Fig. 1. Direct visualization of RPA-facilitated processive fork unwinding by individual CMG molecules.

a A 10-kb fragment of λ DNA was ligated to a short fork DNA substrate at one end and to a digoxigenin-modified DNA fragment on the opposite end. The 5′ tail of the forked end contained a biotin to attach the 10-kb substrate to biotin-functionalized glass through biotin-streptavidin binding. The digoxigenin-modified end was coupled to anti-digoxigenin-coated microsphere to stretch DNA molecules by buffer flow, and to subsequently attach this end to the surface (details are described in the Methods section). The DNA substrate was labeled with Cy3 at the 3′ dT₄₀ ssDNA tail near the fork junction. LD655-labeled CMG was bound to the dT₄₀ ssDNA in the presence of ATPγS. b A sample stretched 10-kb linear DNA stained with a fluorescent dsDNA intercalator Sytox Orange. Average length of stretched DNA molecules were determined by measuring the end-to-end distance of 717 individual DNA molecules (n = 2 independent experiments). c After binding CMG on the surface-immobilized DNA, EGFP-RPA, and ATP was introduced to initiate unwinding.
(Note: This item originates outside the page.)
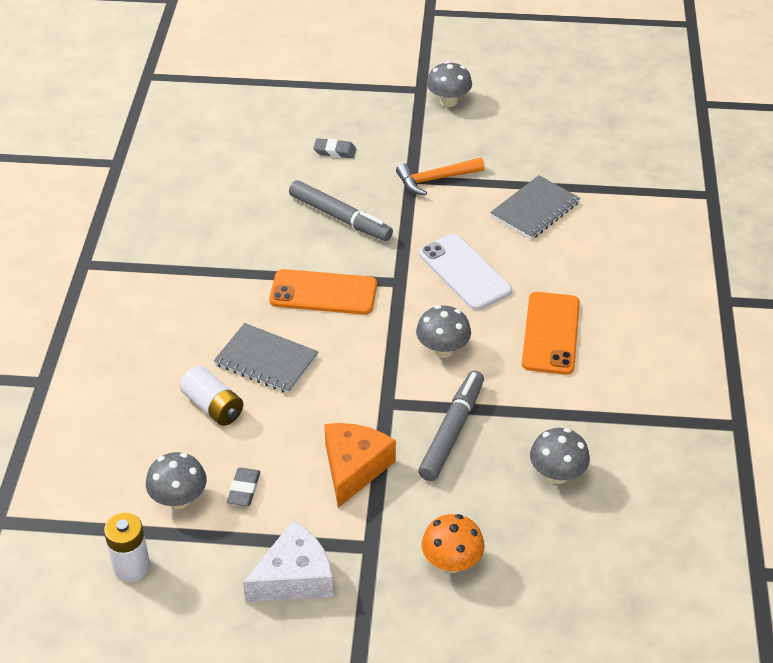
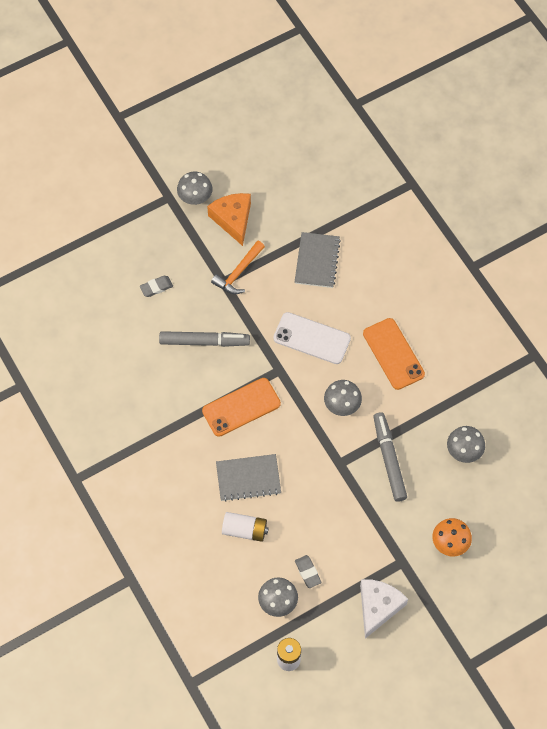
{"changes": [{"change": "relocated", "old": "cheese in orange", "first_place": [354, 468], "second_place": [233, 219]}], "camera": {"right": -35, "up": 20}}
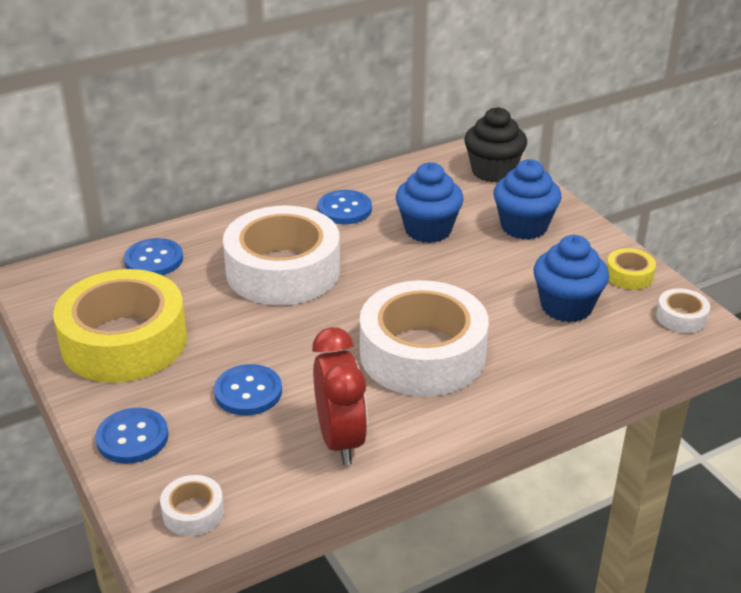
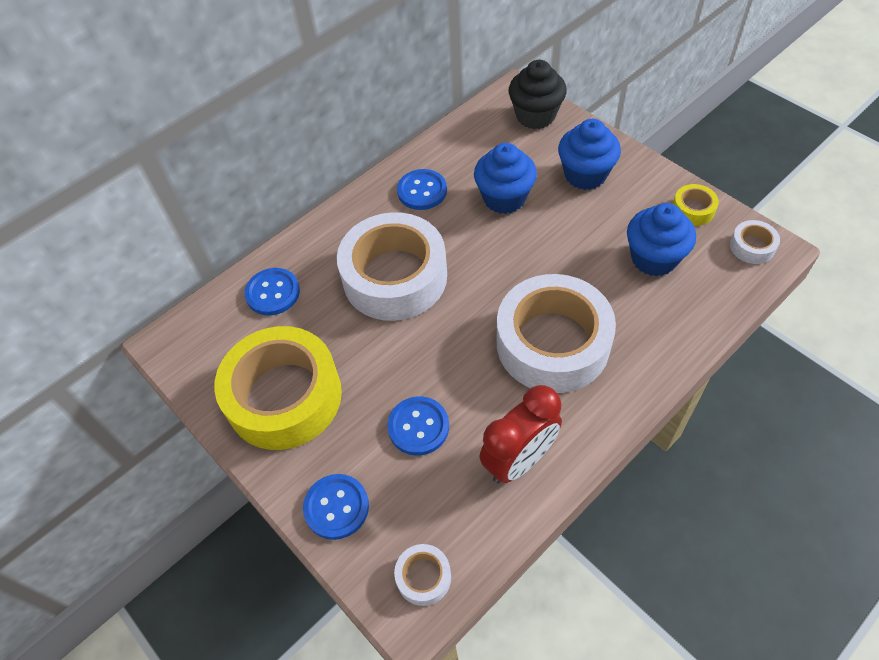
{"changes": [{"change": "spun", "old": "clock in red", "first_place": [340, 440], "second_place": [519, 460], "degrees": 75}], "camera": {"right": -10, "up": 20}}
While CMG unwinds DNA at the fork, EGFP-RPA binds both strands of unwound DNA. d Kymograph showing a representative 10-kb DNA being unwound entirely by a single CMG complex. EGFP-RPA (left panel), LD655-labeled CMG (center panel), and 3′ Cy3 (right panel) are imaged during unwinding under near-TIRF conditions. Images were acquired in the absence of buffer flow. e Histogram of CMG-catalyzed DNA-unwinding rates on stretched DNA (74 individual DNA molecules analyzed from two independent experiments). Source data are provided as a Source Data file.